Sometimes overshadowed by his reputation in national and international marine policy circles, Hargis also enjoyed a long career as an internationally renowned marine parasitologist. A study of parasitic worms in fishes from around the world led Hargis and his students to Australia, New Zealand, the Antarctic and Africa. Within this context, he served as chairman of the U.S.-U.S.S.R. Cooperative Studies of the World Ocean, one of the first programs to open scientific doors in the Iron Curtain.

After retiring as director in 1981, Hargis resumed research, this time focusing on the role of fish cataracts and lesions as indicators of estuarine pollution, and the role of oyster reefs in Bay ecology.
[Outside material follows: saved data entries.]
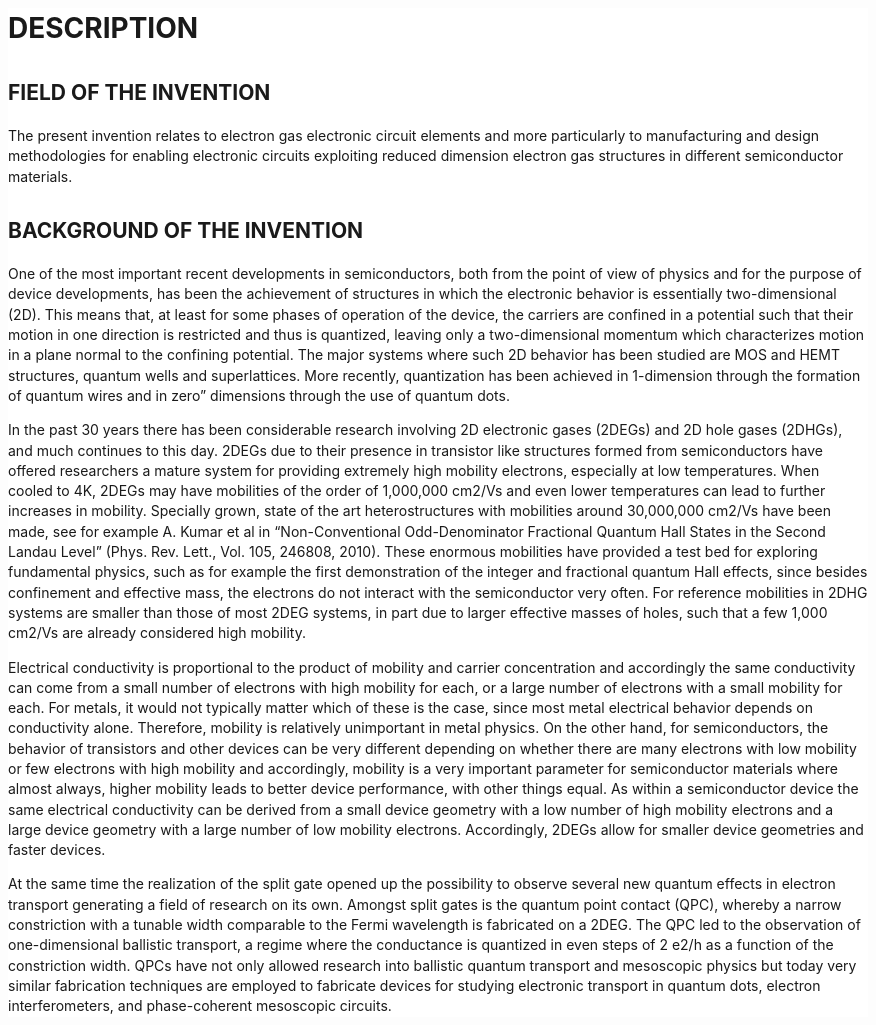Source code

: # DESCRIPTION

## FIELD OF THE INVENTION

The present invention relates to electron gas electronic circuit elements and more particularly to manufacturing and design methodologies for enabling electronic circuits exploiting reduced dimension electron gas structures in different semiconductor materials.

## BACKGROUND OF THE INVENTION

One of the most important recent developments in semiconductors, both from the point of view of physics and for the purpose of device developments, has been the achievement of structures in which the electronic behavior is essentially two-dimensional (2D). This means that, at least for some phases of operation of the device, the carriers are confined in a potential such that their motion in one direction is restricted and thus is quantized, leaving only a two-dimensional momentum which characterizes motion in a plane normal to the confining potential. The major systems where such 2D behavior has been studied are MOS and HEMT structures, quantum wells and superlattices. More recently, quantization has been achieved in 1-dimension through the formation of quantum wires and in zero” dimensions through the use of quantum dots.

In the past 30 years there has been considerable research involving 2D electronic gases (2DEGs) and 2D hole gases (2DHGs), and much continues to this day. 2DEGs due to their presence in transistor like structures formed from semiconductors have offered researchers a mature system for providing extremely high mobility electrons, especially at low temperatures. When cooled to 4K, 2DEGs may have mobilities of the order of 1,000,000 cm2/Vs and even lower temperatures can lead to further increases in mobility. Specially grown, state of the art heterostructures with mobilities around 30,000,000 cm2/Vs have been made, see for example A. Kumar et al in “Non-Conventional Odd-Denominator Fractional Quantum Hall States in the Second Landau Level” (Phys. Rev. Lett., Vol. 105, 246808, 2010). These enormous mobilities have provided a test bed for exploring fundamental physics, such as for example the first demonstration of the integer and fractional quantum Hall effects, since besides confinement and effective mass, the electrons do not interact with the semiconductor very often. For reference mobilities in 2DHG systems are smaller than those of most 2DEG systems, in part due to larger effective masses of holes, such that a few 1,000 cm2/Vs are already considered high mobility.

Electrical conductivity is proportional to the product of mobility and carrier concentration and accordingly the same conductivity can come from a small number of electrons with high mobility for each, or a large number of electrons with a small mobility for each. For metals, it would not typically matter which of these is the case, since most metal electrical behavior depends on conductivity alone. Therefore, mobility is relatively unimportant in metal physics. On the other hand, for semiconductors, the behavior of transistors and other devices can be very different depending on whether there are many electrons with low mobility or few electrons with high mobility and accordingly, mobility is a very important parameter for semiconductor materials where almost always, higher mobility leads to better device performance, with other things equal. As within a semiconductor device the same electrical conductivity can be derived from a small device geometry with a low number of high mobility electrons and a large device geometry with a large number of low mobility electrons. Accordingly, 2DEGs allow for smaller device geometries and faster devices.

At the same time the realization of the split gate opened up the possibility to observe several new quantum effects in electron transport generating a field of research on its own. Amongst split gates is the quantum point contact (QPC), whereby a narrow constriction with a tunable width comparable to the Fermi wavelength is fabricated on a 2DEG. The QPC led to the observation of one-dimensional ballistic transport, a regime where the conductance is quantized in even steps of 2 e2/h as a function of the constriction width. QPCs have not only allowed research into ballistic quantum transport and mesoscopic physics but today very similar fabrication techniques are employed to fabricate devices for studying electronic transport in quantum dots, electron interferometers, and phase-coherent mesoscopic circuits.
Current Dean and Director John Wells said Hargis' legacy "will continue for years to come because of the decisions he made to advance marine science, and most importantly, the people he supported at every level during his long and productive career."

To continue Hargis' love of education and the environment, his family requests memorial contributions be made to the Hargis Library Endowment or Hargis Student Scholarship Fund at VIMS.